> _BRIEF_:
Reproduce the part of the post on grief and loss below that runs between "At times like" and "my career projection.", inclusive, without changing a word.

── EXCERPT ──

Everyone I know seems to be grieving some form of loss from the year just been. And for some, this new year has ushered in yet more loss.
I have been writing and rewriting this post since the 1st of January, coming to a sad, hopeless end each time. It was the 7th of January that I came across this from my Instagram…. a post from a year ago when Australia was on fire…
I wasn’t sure for a moment that I believed the last few lines any more, given the year just been. I decided to put this post aside and come back to it after applying some resilience practices.
At times like this when I feel particularly despondent, I turn to the words of others. Anyone who knows me, knows I love a good quote!
My first stop was Susan David’s work, Emotional Agility. I have written about this a number of times now. And I constantly share her insightful and uplifting social media posts on My Story 😊
These words struck a chord with me this re-read:
Life’s beauty is inseparable from its fragility.
Susan David PhD
I read and re-read these words. There is grief and loss there but there is also hope and beauty. Can I find some gratitude in loss, I mused?
Well, yes I can.
I lost my job late last year. I grieved this loss deeply, especially all I perceived I was losing in terms of the tribe I found in my colleagues and the hopes I had built around my career projection.
In reality, I was given the gift of time to focus on making one of my dreams come true – getting Pure Spaces Education off the ground. What I’ve achieved in the last couple of months would simply never have happened if it was still business as usual. I am now working towards my true purpose.

───
── LISTED RECORDS ──

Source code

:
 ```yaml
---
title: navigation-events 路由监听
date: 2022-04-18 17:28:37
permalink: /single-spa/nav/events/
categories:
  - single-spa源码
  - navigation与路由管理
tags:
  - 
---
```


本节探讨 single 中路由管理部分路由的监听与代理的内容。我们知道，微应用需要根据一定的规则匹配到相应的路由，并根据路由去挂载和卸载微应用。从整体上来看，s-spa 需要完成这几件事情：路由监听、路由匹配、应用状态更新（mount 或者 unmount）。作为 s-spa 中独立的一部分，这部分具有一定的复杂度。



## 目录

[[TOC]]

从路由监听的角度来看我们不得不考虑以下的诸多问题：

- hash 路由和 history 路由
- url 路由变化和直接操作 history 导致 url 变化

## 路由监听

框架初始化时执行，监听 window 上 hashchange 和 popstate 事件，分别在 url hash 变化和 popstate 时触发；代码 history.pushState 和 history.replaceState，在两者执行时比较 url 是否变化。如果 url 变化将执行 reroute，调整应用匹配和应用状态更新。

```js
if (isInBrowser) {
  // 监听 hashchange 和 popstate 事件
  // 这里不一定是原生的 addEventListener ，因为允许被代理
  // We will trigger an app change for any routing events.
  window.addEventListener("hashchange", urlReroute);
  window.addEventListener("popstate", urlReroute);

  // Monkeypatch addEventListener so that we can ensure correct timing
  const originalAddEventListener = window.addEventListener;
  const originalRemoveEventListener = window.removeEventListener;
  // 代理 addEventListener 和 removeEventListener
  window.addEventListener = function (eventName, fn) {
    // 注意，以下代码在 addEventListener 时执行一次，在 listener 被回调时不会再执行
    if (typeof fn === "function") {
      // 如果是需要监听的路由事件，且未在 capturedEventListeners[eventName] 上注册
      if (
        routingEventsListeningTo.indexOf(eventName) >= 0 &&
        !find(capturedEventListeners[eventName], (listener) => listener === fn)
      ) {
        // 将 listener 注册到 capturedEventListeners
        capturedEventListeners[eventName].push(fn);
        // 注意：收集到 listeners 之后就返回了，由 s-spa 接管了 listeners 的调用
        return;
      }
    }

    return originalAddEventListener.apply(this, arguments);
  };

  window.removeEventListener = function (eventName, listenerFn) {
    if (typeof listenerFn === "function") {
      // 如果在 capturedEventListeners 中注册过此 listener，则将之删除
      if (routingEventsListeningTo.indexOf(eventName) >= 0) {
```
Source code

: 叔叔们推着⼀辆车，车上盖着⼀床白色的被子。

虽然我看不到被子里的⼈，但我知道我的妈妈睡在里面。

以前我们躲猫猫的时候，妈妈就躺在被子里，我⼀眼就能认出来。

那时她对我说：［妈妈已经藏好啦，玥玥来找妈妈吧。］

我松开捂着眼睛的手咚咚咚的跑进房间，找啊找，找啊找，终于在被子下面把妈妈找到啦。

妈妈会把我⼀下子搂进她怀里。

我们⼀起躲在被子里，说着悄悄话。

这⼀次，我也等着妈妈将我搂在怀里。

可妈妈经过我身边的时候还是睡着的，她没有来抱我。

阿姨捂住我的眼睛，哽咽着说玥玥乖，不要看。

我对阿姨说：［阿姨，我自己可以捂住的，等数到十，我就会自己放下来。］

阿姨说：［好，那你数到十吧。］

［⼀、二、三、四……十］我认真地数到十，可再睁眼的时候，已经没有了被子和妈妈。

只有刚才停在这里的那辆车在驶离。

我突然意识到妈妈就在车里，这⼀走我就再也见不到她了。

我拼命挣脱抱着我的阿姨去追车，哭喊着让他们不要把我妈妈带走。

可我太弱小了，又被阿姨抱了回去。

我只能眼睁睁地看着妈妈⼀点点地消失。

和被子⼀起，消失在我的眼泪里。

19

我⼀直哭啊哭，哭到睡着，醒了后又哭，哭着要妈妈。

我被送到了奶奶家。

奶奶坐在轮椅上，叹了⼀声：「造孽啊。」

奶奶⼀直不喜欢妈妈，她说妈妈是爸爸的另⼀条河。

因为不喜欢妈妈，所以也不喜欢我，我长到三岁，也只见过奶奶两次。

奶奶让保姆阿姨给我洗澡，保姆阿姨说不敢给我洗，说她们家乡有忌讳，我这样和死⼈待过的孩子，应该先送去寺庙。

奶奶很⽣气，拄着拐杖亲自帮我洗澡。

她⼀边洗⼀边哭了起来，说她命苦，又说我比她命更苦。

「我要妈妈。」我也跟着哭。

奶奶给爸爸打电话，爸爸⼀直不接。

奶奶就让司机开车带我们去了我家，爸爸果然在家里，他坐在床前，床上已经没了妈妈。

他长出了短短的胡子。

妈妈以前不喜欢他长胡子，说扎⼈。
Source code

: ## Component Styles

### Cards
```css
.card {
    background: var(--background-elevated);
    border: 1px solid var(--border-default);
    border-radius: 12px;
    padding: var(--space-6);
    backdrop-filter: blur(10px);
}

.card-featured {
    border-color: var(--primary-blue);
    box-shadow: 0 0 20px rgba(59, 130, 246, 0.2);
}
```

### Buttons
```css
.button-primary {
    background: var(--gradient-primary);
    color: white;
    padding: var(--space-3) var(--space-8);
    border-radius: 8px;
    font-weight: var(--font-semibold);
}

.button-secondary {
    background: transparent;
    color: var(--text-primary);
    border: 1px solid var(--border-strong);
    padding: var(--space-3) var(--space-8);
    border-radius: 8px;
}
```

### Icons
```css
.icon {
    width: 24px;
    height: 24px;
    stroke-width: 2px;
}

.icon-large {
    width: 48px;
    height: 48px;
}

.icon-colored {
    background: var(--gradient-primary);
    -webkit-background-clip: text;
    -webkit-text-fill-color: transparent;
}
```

───

> _EXERCISE SOLUTION_:
At times like this when I feel particularly despondent, I turn to the words of others. Anyone who knows me, knows I love a good quote!
My first stop was Susan David’s work, Emotional Agility. I have written about this a number of times now. And I constantly share her insightful and uplifting social media posts on My Story 😊
These words struck a chord with me this re-read:
Life’s beauty is inseparable from its fragility.
Susan David PhD
I read and re-read these words. There is grief and loss there but there is also hope and beauty. Can I find some gratitude in loss, I mused?
Well, yes I can.
I lost my job late last year. I grieved this loss deeply, especially all I perceived I was losing in terms of the tribe I found in my colleagues and the hopes I had built around my career projection.